My once enslaved grandfather, who was “11 years old at the time of his liberation,” did not wear pants until after slavery. “He’d always wore something like a dress or a gown,” he said.
His grandfather became chairman of the Hinds County Republican Party during the reconstruction.
Clark attended the countryside of Holmes County and high school primary schools at Holmes County Training School in Durant, Miss.
He received a job and pursuit scholarship from Jackson State University (now Jackson State University), earning a bachelor’s degree in education in 1952 and became a school teacher in Humphreys County, Michigan. He received his Master’s degree in Management and Educational Services from Michigan State University. From 1961 to 1966 he taught and coached soccer at Holmes County High School. He was eventually fired to support the civil rights movement.
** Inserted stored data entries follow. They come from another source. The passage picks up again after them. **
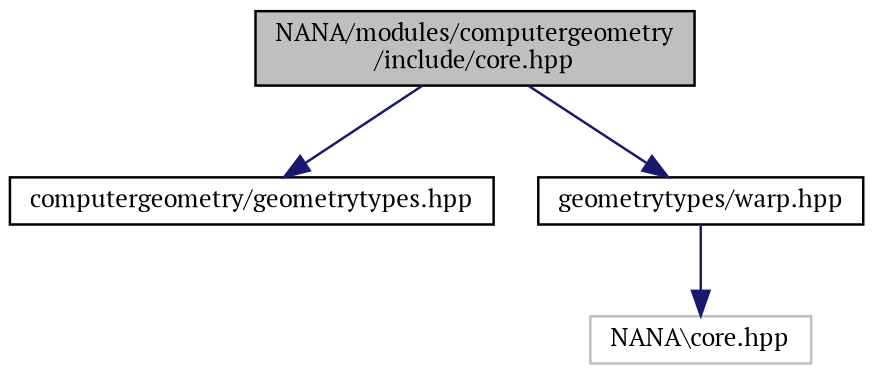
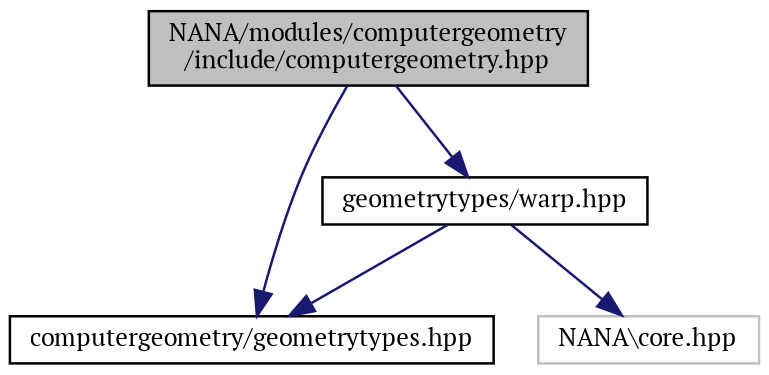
  digraph {
    fontname="PT Serif"
    node [color=black fillcolor=white fontname="PT Serif" fontsize=10 shape=record style=filled]
    edge [color=midnightblue fontname="PT Serif" fontsize=10 labelfontname=Helvetica labelfontsize=10 style=solid]
-   n1 [fillcolor=grey75 fontcolor=black height=0.2 label="NANA/modules/computergeometry\l/include/core.hpp" width=0.4]
+   n1 [fillcolor=grey75 fontcolor=black height=0.2 label="NANA/modules/computergeometry\l/include/computergeometry.hpp" width=0.4]
    n2 [height=0.2 label="computergeometry/geometrytypes.hpp" width=0.4]
    n3 [height=0.2 label="geometrytypes/warp.hpp" width=0.4]
    n4 [color=grey75 height=0.2 label="NANA\\core.hpp" width=0.4]
    n1 -> n2
    n1 -> n3
+   n3 -> n2
    n3 -> n4
  }
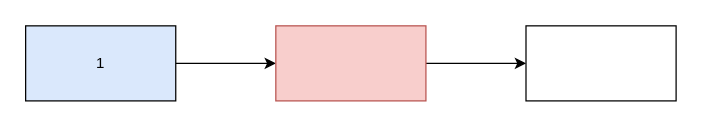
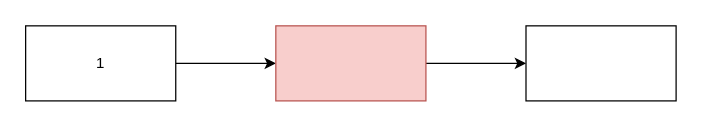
  <mxCell id="0" />
  <mxCell id="1" parent="0" />
  <mxCell id="2" value="" style="edgeStyle=orthogonalEdgeStyle;rounded=0;orthogonalLoop=1;jettySize=auto;html=1;" edge="1" parent="1" source="3" target="5"><mxGeometry relative="1" as="geometry" /></mxCell>
- <mxCell id="3" value="1" style="rounded=0;whiteSpace=wrap;html=1;fillColor=#dae8fc;" parent="1" vertex="1"><mxGeometry x="20" y="20" width="120" height="60" as="geometry" /></mxCell>
+ <mxCell id="3" value="1" style="rounded=0;whiteSpace=wrap;html=1;" parent="1" vertex="1"><mxGeometry x="20" y="20" width="120" height="60" as="geometry" /></mxCell>
  <mxCell id="4" value="" style="edgeStyle=orthogonalEdgeStyle;rounded=0;orthogonalLoop=1;jettySize=auto;html=1;" edge="1" parent="1" source="5" target="6"><mxGeometry relative="1" as="geometry" /></mxCell>
  <mxCell id="5" value="" style="whiteSpace=wrap;html=1;rounded=0;fillColor=#f8cecc;strokeColor=#b85450;" vertex="1" parent="1"><mxGeometry x="220" y="20" width="120" height="60" as="geometry" /></mxCell>
  <mxCell id="6" value="" style="whiteSpace=wrap;html=1;rounded=0;" vertex="1" parent="1"><mxGeometry x="420" y="20" width="120" height="60" as="geometry" /></mxCell>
In addition to his son Bryant, he is survived by another son, Robert George III. My daughter, Lareche. and his second wife, Joe Anne Ross Clark. His first wife, Essie Austin Clark, passed away in 1978.
Clark’s first run at the State Capitol in 1967 came after the passage of the Voting Rights Act in 1965 and the establishment of a 65% black Mississippi legislative district. He only won narrowly against the white incumbent.
Neilson, a child at the time, remembered the “white face tension” in Lexington, a seat in Holmes County, when Clark walked to the diner during his campaign. But he ultimately “payed respect from the local white people” for his hardworking work in the state legislature, she wrote.
Of the many black candidates running for the legislative seat in Mississippi in 1967, Clark was the only one to win. Dittmer asked how he could pull it off.
“Well, I present myself to the individual to let them know that I am one of you,” he replied. “I’m not someone’s big IOU.”